Für die HTC Vive Pro wird das gleiche Trackingsystem wie bei der Vive verwendet, allerdings mit dem Unterschied, dass den Spielbereich nun auf 10 x 10 Meter erweiterbar ist. Im Vergleich zu ihrer kleinen Schwester ist die Vive Pro höher aufgelöst und bietet daher ein merklich besseres Bild mit weniger Fliegengittereffekt. Angenehmer ist nun auch die Kopfhalterung. Das Komplettpaket mit Controllern und Lighthouse-Stationen hat allerdings einen stolzen Preis, hier lohnt sich vielleicht die Überlegung, auf die mittlerweile um einiges preiswertere Vive zurückzugreifen.

 Virtual-Reality-Brille Test: Vivepro5
Die Vive Pro hat ein eher altbackenes Design, das an wissenschaftliche Gerätschaften erinnert.

Als Einsteigermodell in die VR-Welt eignet sich die Oculus Go. Ausgestattet wie ein Mittelklasse-Smartphone bietet sie doch überraschend gute Bildqualität, außerdem ist sie sehr leicht und schnell eingerichtet. Über Facebook Spaces kann man mit Freunden selbst einen Raum einrichten, in dem man dann spielt, redet oder Filme zusammen schaut. Räumliches Tracking ist mit der Oculus Go leider nicht möglich, es ist auch lediglich ein Controller mitgeliefert, der wiederum nur bedingt getrackt wird. Daher ist die Go höchstens für einfachere Spiele oder soziale Aktivitäten gut einsetzbar.

Ein besonders großes Sichtfeld hat man bei der Pimax 5K+. Damit hat man keine Probleme mit dem sogenannten Taucherbrilleneffekt, sondern fühlt sich, als würde man auf einen Ultrawide-Monitor blicken. Das führt zu hoher Immersion, was aber auch die Grafikkarte entsprechend fordert. Leider ist die Pimax nicht gerade einsteigerfreundlich, da Einrichtung und Handhabung doch etwas komplizierter sind.

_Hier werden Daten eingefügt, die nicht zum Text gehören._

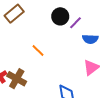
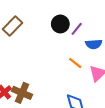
orange line: (38, 51) -> (75, 63), moved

 Virtual-Reality-Brille Test: Pimax 5k+
Die Pimax 5K+ ist sehr futuristisch gestaltet.

Wissenswertes über Virtual-Reality-Brillen

Die Funktionsweise von VR-Brillen ist eigentlich gar nicht so kompliziert. Der jeweilige Inhalt wird von einem oder manchmal auch zwei Displays dargestellt und zwei Linsen sorgen für den Wohlfühlfaktor der Augen sowie den Mittendrin-Effekt. Setzt man dann die Brille auf, fühlt es sich an, als sei man in einer anderen Welt. Die Größenverhältnisse werden realistisch wiedergegeben, was besonders Gebäude, aber auch Tiere oder Monster sehr eindrucksvoll erscheinen lässt.

 Virtual-Reality-Brille Test: Oculus Quest
Eigenständige Systeme wie die Oculus Quest kommen ohne Computer und externes Tracking aus.

Sensoren im Headset übertragen die Bewegungen des Kopfes in die virtuelle Welt, sodass man sich beinahe so bewegt wie in der Realität. Mithilfe eines Positionstracking-Systems geht das sogar für Bewegungen des ganzen Körpers, sodass man etwa in einem Spiel auch komplett in Deckung gehen kann.

Das Stichwort für die möglichst realitätsgetreue Wiedergabe lautet Immersion: Die beschreibt, wie sehr man in die Virtual Reality eintaucht. Ist diese Übertragung leicht zeitversetzt oder ruckelig, so ist bei vielen Nutzern Übelkeit das Resultat. Das liegt schlicht daran, dass das Gleichgewichtsorgan und die Augen unterschiedliche Signale bekommen – ähnlich wie bei Seekrankheit.

Gute VR hängt also stark von der Qualität des Bewegungstrackings sowie der Geschwindigkeit der Grafikkarte ab. Letztendlich spielt es aber auch eine Rolle, wie nutzerfreundlich die jeweiligen Spiele programmiert sind.

Um das Virtual-Reality-Erlebnis sozialer zu machen, bauen die Hersteller mittlerweile Anschlüsse ein, um das Bild der VR-Brille auf einen Monitor oder Fernseher weiterzuleiten. So können andere nicht nur zusehen was in der virtuellen Welt passiert, sondern per Controller sogar eingreifen. Manche VR-Brillen verfügen zudem über offene Kopfhörer, sodass Umstehende ebenso die Geräusche aus der virtuellen Welt mitbekommen. Damit soll Schluss sein mit einsam herumfuchtelnden Spielern, deren Mitmenschen nicht wissen, was eigentlich gerade los ist.